ABOUT
Alison Tharp was born June 3rd,1979 in Stockton California. Her mother,being an art teacher started her on water colors as soon as she could hold a paintbrush. By grade school Alison's work was being shown in local musiums and other comunity art events and by highschool she was taking college level art courses outside of school. She attended the California College of the Arts when she moved the bay area in 1997. Specializing in painting and illustration, she was also self-publishing comics style zines at this time. Alison's work ranges from watercolors, silkscreens, ink drawings to short stories illustrated and typed on a typewriter. She works with poloroid transfers, xerox transfers and resin often in her mixed media creations. Her paintings have been shown from Sanfransisco to Beijing and her self-published writings,"Adventures In Food" (a comic style zine issues 1-4),"The Darling Factory" (a graphic novel), and "Hotdog Highway" (a calaborative graphic novel with artist, Jeannie Lydon) have been recognized in major art related publications around the world.

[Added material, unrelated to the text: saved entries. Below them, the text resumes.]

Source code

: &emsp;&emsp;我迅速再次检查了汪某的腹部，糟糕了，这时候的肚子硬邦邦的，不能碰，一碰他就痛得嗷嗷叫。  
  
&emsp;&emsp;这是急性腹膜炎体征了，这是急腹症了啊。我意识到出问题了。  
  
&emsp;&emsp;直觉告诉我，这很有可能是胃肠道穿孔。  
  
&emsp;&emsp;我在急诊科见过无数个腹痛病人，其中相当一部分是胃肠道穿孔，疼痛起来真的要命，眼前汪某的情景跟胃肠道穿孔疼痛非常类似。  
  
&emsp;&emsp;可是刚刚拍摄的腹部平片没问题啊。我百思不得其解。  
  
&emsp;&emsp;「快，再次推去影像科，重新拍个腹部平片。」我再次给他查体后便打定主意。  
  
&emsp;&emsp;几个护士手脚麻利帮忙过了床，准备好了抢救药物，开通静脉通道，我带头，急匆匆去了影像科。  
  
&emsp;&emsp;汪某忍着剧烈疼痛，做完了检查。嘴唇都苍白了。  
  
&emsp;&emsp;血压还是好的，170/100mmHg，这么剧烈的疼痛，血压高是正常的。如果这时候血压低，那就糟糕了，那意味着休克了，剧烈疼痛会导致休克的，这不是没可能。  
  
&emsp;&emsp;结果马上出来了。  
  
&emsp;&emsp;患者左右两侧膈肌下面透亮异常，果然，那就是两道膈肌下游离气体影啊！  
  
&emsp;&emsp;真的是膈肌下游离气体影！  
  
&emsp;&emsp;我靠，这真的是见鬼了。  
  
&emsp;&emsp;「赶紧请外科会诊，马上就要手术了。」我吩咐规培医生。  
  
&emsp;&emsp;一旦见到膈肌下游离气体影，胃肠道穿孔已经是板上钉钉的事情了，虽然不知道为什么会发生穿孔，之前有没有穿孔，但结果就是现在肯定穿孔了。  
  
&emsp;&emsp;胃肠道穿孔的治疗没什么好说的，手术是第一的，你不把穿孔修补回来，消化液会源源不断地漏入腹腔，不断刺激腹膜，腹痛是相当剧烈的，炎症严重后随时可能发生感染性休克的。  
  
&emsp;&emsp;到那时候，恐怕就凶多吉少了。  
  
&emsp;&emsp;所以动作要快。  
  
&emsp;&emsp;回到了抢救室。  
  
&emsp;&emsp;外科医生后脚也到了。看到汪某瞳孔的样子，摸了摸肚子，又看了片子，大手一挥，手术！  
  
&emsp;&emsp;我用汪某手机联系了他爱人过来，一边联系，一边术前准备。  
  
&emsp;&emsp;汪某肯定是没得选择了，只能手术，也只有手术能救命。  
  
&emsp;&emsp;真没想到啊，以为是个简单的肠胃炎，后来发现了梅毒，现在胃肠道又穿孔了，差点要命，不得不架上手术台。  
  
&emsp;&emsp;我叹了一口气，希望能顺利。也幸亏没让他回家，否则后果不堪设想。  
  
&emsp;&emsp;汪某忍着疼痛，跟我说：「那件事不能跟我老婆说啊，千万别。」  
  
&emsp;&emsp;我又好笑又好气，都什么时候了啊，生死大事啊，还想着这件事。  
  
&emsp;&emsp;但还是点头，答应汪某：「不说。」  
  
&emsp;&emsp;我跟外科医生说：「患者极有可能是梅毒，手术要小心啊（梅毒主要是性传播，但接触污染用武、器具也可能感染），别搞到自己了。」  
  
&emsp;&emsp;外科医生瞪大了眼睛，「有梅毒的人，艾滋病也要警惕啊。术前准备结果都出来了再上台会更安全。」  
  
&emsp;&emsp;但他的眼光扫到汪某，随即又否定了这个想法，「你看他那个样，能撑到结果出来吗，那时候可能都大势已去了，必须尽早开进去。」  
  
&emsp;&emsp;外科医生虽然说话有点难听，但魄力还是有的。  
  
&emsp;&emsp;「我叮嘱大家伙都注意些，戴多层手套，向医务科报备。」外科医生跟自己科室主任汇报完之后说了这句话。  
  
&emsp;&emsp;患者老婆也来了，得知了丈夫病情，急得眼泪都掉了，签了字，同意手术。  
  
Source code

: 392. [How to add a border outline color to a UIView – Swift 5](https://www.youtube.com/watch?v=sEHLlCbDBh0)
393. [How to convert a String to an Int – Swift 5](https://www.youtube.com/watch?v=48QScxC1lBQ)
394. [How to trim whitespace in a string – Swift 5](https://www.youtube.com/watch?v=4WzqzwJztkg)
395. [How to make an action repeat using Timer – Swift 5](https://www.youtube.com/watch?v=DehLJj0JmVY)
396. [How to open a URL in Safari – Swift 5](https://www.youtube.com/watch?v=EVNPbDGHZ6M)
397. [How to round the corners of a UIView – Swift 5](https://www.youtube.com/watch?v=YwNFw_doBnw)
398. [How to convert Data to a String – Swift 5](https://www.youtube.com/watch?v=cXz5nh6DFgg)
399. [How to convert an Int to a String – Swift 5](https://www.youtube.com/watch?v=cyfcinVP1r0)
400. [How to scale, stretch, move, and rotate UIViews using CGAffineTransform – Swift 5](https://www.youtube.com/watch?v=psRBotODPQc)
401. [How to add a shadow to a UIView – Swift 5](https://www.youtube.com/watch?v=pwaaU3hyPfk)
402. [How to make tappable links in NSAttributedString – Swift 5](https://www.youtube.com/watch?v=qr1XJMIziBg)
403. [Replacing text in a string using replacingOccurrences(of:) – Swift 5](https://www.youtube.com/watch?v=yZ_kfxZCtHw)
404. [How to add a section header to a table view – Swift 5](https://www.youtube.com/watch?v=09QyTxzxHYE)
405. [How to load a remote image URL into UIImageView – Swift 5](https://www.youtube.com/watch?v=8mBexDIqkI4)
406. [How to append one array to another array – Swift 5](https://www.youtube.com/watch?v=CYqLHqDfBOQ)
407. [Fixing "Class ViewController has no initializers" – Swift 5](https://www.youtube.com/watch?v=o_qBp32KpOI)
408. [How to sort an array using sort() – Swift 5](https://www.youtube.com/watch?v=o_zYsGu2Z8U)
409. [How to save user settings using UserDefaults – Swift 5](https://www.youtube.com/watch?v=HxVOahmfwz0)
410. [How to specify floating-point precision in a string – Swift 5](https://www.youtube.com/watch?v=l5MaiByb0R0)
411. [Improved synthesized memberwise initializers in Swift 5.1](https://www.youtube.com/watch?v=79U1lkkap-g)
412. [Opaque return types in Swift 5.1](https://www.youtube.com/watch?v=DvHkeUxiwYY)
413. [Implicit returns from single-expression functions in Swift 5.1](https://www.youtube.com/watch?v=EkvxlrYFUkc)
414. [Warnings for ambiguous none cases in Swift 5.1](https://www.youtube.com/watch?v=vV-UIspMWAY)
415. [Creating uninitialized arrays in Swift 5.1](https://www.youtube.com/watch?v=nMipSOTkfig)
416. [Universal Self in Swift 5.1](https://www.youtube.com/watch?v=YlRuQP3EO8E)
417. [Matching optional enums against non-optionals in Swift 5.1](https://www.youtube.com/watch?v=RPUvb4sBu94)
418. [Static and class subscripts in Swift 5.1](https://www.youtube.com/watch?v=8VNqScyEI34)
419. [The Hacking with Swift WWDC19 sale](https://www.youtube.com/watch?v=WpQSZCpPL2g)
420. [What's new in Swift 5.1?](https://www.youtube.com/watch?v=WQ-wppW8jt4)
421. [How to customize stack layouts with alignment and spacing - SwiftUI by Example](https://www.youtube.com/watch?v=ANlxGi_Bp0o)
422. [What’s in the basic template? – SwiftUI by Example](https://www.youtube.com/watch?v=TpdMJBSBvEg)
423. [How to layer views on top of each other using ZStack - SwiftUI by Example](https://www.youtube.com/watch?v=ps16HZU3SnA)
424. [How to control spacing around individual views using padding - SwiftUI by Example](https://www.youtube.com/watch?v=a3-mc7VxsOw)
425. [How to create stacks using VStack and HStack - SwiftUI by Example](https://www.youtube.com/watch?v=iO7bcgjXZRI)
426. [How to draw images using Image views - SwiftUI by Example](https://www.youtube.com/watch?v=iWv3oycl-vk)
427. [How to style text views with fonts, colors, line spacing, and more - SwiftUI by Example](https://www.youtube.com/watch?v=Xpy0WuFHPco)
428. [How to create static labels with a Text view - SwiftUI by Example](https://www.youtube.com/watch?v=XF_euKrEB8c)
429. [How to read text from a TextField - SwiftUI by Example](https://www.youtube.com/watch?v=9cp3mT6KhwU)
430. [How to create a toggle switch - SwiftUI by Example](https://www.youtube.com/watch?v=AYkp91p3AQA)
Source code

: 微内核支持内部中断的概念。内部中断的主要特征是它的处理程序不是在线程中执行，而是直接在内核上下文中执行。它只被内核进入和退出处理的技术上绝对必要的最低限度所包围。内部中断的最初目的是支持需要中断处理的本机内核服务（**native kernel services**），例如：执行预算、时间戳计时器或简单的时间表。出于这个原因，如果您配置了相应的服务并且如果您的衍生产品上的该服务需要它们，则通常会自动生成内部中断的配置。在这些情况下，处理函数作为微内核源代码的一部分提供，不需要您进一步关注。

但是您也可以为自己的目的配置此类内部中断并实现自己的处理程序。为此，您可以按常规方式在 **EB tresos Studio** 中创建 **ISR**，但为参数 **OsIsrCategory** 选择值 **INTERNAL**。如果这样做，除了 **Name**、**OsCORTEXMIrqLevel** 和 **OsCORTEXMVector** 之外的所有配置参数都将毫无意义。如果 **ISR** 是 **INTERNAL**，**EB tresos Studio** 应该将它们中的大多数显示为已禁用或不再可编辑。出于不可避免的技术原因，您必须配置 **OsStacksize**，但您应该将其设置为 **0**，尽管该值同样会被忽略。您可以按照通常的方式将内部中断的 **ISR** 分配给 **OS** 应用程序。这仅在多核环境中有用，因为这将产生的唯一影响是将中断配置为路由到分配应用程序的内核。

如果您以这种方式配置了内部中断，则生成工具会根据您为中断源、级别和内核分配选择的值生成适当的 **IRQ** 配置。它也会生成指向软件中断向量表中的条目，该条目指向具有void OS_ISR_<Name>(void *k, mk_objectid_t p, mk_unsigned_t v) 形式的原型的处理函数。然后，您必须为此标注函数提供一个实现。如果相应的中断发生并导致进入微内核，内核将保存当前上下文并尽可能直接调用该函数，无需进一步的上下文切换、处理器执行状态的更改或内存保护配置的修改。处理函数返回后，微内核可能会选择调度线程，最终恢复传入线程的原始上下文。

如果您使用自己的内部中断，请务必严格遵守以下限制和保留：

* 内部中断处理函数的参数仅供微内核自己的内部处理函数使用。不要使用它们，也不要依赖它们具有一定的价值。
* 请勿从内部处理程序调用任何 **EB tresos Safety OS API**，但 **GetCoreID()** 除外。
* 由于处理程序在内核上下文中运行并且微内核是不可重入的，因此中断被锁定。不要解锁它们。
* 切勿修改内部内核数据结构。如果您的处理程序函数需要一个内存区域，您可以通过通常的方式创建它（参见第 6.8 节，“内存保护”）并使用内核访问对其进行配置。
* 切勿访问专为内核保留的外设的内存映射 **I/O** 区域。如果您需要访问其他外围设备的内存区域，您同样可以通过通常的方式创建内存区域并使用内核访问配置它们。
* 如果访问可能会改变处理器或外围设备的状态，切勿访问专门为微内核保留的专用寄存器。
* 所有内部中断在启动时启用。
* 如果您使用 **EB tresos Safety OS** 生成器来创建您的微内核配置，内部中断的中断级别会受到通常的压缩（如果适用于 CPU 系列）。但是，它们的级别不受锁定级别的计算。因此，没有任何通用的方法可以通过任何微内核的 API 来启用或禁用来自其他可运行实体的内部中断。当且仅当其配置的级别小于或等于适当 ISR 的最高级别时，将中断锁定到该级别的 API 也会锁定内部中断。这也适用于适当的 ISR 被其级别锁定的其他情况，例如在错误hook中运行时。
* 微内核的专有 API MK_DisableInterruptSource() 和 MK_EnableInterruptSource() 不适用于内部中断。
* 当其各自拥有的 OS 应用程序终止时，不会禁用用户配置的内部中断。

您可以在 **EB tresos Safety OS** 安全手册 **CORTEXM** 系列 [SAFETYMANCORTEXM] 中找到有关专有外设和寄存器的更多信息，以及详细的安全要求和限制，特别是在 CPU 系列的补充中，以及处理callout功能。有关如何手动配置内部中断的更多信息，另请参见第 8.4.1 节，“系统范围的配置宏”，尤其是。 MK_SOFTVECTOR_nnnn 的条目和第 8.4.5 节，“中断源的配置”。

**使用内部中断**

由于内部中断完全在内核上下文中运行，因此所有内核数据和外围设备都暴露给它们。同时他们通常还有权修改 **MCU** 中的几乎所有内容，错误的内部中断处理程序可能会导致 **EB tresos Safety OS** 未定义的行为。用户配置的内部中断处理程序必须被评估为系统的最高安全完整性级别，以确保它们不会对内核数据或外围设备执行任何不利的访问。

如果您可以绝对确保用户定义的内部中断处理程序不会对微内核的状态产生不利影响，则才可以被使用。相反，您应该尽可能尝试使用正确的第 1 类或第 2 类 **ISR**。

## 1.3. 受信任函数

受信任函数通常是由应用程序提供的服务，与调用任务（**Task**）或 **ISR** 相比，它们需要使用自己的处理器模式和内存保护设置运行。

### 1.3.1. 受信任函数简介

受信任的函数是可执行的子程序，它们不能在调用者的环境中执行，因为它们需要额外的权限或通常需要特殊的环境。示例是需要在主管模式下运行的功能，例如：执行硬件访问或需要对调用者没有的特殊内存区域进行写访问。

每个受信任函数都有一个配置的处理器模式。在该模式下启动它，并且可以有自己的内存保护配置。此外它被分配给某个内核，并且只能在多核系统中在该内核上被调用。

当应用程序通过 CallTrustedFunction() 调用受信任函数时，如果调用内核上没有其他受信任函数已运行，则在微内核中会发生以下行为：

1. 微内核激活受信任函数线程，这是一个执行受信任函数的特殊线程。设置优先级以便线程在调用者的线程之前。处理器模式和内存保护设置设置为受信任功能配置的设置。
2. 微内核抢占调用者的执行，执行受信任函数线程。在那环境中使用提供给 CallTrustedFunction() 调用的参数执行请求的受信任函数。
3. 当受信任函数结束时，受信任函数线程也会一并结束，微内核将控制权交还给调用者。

Alison has also worked with musical group TrioMetric to create the animated piece "TREPAN", doing all of the artwork and the story board. This animated story has been the first of it's kind and has been shown nation wide. Alison lives in Oakland now where she paints in her studio and works as a hairdresser and haircutting teacher at Peter Thomas Hair Design in Berkeley, CA.
ARTIST STATEMENT
My work deals with the psychology of dreams, the unconscious, the underworld and the archetypal themes all humans experience there. In my work each character in a painting is reacting to others in an unfolding drama. There is almost always some kind of struggle or conflict. Most of the time they are not even clear to me at first. Sometimes beautiful but usually not. I use color to create tone or pervasive mood on the stage as if I could make a soundtrack with texture and light and dark. I go to what ever lenth necessary to collect the images I need for the characters. I have used drift wood, candy sprinkels, toys, plastic bugs, bike parts, and my own face and hands. I use a xerox copier to get them 2D or sometimes I just glue them right on the flat suface the way they are just to make things funny. I have enjoyed using marshmellows and candy hearts lately. I cover them with resin sometimes to make them last forever. I'm also turned on by long walks on the beach, gross American excess and Dr. Phil. I have been told that my art has an element of innocent cruelty to it. Like a child catching a bug and pulling it's wings off showing all her friends how funny it is when it tries to fly away. That is the morbid humor that flashes the crowd the entire time I'm trying to make something pretty. Truth be told though, if an idea doesn't make me laugh in either a sad or happy way I don't see the point of bringing it into my art. It's enertainment, after all.